O mais recente filme da diretora premiada Anna Muylaert transmite
a impressão de ser um grande ensaio. Mãe Só Há Uma possui uma estética
libertária, uma câmera na mão e atores soltos em cena, realista ao extremo. O
problema é que esse realismo soa forçado e muitas vezes mecânico,
principalmente nas atuações. Temos uma temática extremamente forte, mas que não
é desenvolvida.
O roteiro do filme gira em torno do protagonista Pierre que vive o
turbilhão de incertezas da adolescência, enquanto toca em uma banda de fundo de
garagem. Tudo corria bem até a descoberta que sua mãe Arcay o roubou na
maternidade. O conflito gerado pela situação poderia ser explorado com mais
intensidade, porém, fica raso nas falas monossilábicas e pausadas do
protagonista. Confuso, ele vai para a casa dos novos pais tentar se adaptar a
realidade. A simplicidade do roteiro, em um primeiro momento, pode atrair o
espectador, mas se perde no decorrer do filme transmitindo a impressão de
vazio e falta de desenvolvimento especialmente do protagonista. O questionamento quanto a descoberta da sexualidade é explorada em
diversos momentos, principalmente nas cenas onde o protagonista vê seu reflexo
no espelho ou quando coloca vestimentas que fogem do padrão masculino.
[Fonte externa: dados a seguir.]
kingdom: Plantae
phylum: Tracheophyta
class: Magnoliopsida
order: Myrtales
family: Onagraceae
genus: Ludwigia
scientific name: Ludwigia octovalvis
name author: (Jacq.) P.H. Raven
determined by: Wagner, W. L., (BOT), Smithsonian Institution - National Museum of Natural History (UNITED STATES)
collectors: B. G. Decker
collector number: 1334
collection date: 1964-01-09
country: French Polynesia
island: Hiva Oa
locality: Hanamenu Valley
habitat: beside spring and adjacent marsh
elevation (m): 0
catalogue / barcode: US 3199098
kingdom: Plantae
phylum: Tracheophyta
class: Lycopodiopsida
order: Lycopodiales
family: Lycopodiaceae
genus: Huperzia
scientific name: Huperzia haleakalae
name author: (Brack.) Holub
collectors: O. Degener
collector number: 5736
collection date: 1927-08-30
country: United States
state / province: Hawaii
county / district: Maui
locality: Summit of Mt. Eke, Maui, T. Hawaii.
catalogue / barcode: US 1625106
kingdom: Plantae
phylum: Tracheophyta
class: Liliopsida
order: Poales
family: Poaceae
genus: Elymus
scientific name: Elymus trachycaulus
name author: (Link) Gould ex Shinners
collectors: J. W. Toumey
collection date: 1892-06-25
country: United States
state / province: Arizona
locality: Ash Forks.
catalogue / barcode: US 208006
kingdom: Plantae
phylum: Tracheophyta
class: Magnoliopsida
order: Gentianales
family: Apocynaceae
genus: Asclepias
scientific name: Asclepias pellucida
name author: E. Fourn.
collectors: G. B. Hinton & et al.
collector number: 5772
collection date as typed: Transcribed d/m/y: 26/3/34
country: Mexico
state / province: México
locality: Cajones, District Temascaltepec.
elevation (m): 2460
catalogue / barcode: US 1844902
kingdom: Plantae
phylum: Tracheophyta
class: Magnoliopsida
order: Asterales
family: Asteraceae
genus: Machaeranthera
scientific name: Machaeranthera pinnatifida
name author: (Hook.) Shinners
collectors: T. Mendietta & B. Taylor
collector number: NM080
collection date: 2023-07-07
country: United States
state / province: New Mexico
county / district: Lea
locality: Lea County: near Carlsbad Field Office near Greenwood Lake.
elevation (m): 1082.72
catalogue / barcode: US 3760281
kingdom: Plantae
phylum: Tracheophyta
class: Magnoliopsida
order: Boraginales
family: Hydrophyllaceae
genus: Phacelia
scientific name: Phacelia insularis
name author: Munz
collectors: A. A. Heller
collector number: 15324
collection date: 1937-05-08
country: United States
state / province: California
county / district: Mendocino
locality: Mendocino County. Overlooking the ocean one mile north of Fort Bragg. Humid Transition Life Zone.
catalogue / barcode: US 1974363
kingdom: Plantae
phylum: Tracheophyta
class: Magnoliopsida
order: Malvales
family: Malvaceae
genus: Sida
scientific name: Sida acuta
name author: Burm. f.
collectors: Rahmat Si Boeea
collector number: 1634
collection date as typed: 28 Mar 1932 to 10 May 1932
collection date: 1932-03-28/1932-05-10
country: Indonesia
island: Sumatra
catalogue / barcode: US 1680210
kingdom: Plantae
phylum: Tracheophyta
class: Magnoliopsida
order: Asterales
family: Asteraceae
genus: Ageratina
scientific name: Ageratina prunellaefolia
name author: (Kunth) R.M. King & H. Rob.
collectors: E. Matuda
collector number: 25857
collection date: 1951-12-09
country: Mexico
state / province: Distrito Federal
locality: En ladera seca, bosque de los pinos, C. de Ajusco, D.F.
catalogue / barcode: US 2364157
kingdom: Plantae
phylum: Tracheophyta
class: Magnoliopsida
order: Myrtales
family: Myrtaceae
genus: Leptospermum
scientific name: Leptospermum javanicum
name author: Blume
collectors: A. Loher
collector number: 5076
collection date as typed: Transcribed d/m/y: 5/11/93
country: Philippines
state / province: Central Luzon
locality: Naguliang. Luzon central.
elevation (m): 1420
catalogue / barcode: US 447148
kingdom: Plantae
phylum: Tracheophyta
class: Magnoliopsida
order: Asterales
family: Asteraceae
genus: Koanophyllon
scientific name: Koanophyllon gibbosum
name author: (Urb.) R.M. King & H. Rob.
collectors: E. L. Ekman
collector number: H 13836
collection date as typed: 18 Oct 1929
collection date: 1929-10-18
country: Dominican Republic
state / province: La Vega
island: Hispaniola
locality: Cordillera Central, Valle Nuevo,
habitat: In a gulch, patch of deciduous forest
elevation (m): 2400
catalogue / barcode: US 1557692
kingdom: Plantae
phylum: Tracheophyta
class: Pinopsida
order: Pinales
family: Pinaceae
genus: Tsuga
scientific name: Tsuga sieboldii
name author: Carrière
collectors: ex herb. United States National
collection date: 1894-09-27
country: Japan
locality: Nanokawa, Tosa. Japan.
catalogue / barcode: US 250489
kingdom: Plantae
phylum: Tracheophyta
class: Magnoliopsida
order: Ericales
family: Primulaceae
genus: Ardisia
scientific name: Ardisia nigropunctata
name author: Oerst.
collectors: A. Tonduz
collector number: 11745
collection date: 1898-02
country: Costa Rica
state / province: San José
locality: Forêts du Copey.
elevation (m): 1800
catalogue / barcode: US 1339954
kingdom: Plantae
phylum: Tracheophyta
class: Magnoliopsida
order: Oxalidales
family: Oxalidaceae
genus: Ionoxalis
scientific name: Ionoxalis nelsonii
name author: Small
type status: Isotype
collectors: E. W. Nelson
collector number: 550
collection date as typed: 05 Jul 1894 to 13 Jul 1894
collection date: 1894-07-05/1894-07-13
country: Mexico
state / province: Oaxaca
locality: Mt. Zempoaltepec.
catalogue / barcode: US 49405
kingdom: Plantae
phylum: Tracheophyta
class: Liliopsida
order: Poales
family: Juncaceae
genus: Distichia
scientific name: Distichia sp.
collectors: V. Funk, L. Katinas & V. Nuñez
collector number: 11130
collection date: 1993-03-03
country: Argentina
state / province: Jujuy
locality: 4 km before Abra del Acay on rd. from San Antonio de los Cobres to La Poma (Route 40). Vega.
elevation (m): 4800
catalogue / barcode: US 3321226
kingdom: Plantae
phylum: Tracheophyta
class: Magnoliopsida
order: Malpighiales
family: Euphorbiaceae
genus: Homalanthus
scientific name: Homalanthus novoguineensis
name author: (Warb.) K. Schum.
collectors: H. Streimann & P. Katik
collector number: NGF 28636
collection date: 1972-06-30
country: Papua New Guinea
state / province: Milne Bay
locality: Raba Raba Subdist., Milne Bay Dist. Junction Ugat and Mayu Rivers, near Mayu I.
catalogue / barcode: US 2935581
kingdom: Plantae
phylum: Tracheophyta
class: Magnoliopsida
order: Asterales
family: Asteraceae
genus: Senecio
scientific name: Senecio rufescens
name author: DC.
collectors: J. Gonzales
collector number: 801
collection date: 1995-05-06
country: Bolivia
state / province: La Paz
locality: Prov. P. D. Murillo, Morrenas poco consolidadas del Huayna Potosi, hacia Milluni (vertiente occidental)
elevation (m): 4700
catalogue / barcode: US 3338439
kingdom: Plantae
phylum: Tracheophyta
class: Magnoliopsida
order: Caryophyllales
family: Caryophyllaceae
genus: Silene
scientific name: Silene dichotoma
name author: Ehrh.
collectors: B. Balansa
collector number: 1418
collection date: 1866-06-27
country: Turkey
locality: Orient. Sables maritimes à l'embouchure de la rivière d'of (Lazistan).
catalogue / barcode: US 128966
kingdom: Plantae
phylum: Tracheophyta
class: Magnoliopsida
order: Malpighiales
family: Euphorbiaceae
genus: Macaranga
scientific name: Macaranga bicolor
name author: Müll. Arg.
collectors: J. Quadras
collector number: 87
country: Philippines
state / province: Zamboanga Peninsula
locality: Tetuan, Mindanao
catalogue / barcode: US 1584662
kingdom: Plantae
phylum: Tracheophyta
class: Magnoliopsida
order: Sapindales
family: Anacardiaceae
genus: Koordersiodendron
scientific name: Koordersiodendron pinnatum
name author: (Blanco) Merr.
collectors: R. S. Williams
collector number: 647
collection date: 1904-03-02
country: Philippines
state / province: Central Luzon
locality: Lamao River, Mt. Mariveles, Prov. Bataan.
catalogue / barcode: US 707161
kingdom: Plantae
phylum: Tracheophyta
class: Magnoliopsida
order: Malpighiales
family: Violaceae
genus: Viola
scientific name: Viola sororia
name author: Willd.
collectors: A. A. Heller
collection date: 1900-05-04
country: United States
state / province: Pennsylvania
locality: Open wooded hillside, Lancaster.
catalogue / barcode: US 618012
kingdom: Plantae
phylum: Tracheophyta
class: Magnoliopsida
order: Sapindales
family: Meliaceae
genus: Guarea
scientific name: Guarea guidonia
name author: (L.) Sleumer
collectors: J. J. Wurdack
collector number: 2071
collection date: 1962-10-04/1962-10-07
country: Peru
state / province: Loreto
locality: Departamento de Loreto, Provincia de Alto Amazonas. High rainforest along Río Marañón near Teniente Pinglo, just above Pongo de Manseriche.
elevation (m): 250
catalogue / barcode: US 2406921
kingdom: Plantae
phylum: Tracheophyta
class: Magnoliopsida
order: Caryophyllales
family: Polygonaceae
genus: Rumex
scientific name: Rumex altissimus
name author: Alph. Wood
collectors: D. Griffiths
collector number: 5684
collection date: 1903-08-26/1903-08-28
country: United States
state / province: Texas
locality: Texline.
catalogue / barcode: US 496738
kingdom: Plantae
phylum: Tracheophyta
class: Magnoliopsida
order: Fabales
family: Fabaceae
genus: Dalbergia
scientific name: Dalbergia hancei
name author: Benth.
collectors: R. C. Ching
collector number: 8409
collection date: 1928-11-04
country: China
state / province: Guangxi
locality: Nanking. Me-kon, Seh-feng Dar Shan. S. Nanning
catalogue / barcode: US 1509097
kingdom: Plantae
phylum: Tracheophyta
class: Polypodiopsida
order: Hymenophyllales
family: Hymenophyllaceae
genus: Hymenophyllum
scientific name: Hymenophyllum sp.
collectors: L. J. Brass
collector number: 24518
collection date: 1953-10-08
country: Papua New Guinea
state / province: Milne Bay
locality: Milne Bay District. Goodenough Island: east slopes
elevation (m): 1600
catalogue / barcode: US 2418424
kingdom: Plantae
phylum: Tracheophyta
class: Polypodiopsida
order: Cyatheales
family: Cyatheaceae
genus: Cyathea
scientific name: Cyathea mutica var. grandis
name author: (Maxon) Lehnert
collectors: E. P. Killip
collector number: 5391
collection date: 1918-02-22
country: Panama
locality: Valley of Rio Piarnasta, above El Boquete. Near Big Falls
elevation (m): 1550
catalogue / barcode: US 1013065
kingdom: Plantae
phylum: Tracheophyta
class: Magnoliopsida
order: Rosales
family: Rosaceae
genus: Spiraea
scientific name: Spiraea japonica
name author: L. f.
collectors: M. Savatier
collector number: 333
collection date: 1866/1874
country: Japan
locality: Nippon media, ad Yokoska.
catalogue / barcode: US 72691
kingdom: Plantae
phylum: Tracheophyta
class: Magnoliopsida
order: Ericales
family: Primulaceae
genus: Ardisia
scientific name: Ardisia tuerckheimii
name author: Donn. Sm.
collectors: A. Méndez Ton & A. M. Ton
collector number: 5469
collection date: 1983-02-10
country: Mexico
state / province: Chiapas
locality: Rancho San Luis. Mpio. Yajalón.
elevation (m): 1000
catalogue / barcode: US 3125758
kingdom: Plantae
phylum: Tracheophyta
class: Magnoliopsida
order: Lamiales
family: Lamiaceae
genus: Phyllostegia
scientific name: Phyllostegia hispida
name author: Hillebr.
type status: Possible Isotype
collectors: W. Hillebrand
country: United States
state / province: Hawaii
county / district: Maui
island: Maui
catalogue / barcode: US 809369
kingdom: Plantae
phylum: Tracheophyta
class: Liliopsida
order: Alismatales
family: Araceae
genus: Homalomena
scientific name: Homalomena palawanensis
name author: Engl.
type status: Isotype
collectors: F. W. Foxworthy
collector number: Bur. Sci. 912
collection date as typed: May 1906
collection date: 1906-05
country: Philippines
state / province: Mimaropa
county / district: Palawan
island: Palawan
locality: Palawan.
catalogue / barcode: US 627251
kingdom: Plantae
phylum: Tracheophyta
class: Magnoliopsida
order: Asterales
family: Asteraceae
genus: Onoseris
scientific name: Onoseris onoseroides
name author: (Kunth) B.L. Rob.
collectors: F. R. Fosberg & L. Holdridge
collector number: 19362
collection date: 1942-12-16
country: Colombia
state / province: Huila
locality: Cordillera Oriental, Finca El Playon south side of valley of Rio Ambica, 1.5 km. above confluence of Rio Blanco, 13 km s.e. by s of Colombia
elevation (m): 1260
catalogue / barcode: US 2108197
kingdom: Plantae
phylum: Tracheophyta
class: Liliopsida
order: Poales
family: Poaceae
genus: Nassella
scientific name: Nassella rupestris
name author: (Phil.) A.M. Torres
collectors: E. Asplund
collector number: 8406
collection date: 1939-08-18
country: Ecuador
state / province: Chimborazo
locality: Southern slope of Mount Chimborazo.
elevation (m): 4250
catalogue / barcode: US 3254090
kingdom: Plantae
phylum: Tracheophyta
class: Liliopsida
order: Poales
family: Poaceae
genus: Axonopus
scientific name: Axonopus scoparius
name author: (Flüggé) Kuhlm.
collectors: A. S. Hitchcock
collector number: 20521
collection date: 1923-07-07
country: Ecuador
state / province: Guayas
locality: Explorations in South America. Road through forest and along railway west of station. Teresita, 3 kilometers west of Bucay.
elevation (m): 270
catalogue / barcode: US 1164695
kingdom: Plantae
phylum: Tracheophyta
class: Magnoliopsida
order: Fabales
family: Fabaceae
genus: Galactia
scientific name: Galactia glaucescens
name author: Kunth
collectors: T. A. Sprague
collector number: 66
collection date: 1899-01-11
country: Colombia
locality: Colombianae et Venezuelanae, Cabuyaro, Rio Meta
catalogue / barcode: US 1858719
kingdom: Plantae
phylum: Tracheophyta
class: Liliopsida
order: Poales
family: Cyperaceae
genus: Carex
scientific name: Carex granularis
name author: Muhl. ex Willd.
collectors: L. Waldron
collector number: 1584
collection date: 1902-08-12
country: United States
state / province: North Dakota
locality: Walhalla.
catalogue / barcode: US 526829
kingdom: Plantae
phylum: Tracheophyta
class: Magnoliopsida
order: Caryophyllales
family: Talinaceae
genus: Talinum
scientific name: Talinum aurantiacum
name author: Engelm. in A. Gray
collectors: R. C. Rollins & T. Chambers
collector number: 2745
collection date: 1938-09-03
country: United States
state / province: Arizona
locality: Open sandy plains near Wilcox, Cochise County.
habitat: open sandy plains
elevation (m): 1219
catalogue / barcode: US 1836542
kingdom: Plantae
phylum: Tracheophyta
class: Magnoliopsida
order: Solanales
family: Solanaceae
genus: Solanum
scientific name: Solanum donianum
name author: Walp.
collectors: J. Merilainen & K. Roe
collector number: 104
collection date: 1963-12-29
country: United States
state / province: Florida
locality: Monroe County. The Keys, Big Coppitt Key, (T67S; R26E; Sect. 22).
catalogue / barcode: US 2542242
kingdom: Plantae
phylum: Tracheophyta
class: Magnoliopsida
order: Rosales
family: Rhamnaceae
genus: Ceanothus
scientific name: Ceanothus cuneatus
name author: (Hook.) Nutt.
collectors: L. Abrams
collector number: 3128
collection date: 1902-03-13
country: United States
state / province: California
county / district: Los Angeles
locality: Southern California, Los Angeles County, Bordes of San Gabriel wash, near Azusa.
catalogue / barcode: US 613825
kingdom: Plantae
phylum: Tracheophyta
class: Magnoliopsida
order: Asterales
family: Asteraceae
O destaque vai para o elenco de coadjuvantes. Daniel Botelho e
Luciana Paes são os personagens que proporcionam ao público a leveza e
comicidade necessárias para a trama. Já Matheus Nachtergaele consegue dar
agilidade ao roteiro e dramaticidade para o pai de Pierre. O competente ator
sabe da complexidade em atuar com um jovem ainda no começo de carreira e tenta
em todas as cenas dar suporte para que Naomi Nero tenha seu momento de
destaque, o que finalmente acontece na cena em que a família está reunida jogando
boliche. Um momento raro no filme em que os atores não falam sobrepostos aos
demais e cada um defende suas ideias e levanta indagações. A inexpressividade
do protagonista causa ruídos ao longo da trama. Naomi transmite a confusão que
o personagem vive com pequenas nuances. Aqui, a naturalidade de Pierre
prejudica a história. O ator não consegue enfatizar o turbilhão de emoções e os conflitos propostos pelas temáticas, somente quando está
contracenando com Matheus que as nuances são nítidas.
Anna Muylaert utiliza em Mãe Só Há Uma recursos opostos e uma
linguagem narrativa diferenciada de Que Horas ela Volta? Uma decisão corajosa
da diretora em não repetir o que havia dado certo no filme anterior, apesar de
voltar com a temática familiar. Anna demonstra ousadia em filmar de maneira mais
solta e sem amarras. O que poderia ter um resultado mais satisfatório se perde
no ritmo, interpretação do protagonista e no raso roteiro. Alguns planos longos
percorrem os personagens de forma interessante, a câmera caminha junto deles
para enfatizar o naturalismo das atuações.
Anna realizou uma obra com o tom de grande ensaio, onde os
personagens estão libertos no universo proposto, mas sem saber a hora que
realmente toda a proposta está valendo. O termo ação ficou em segundo plano
para dar ênfase ao ensaio que resultou na obra final.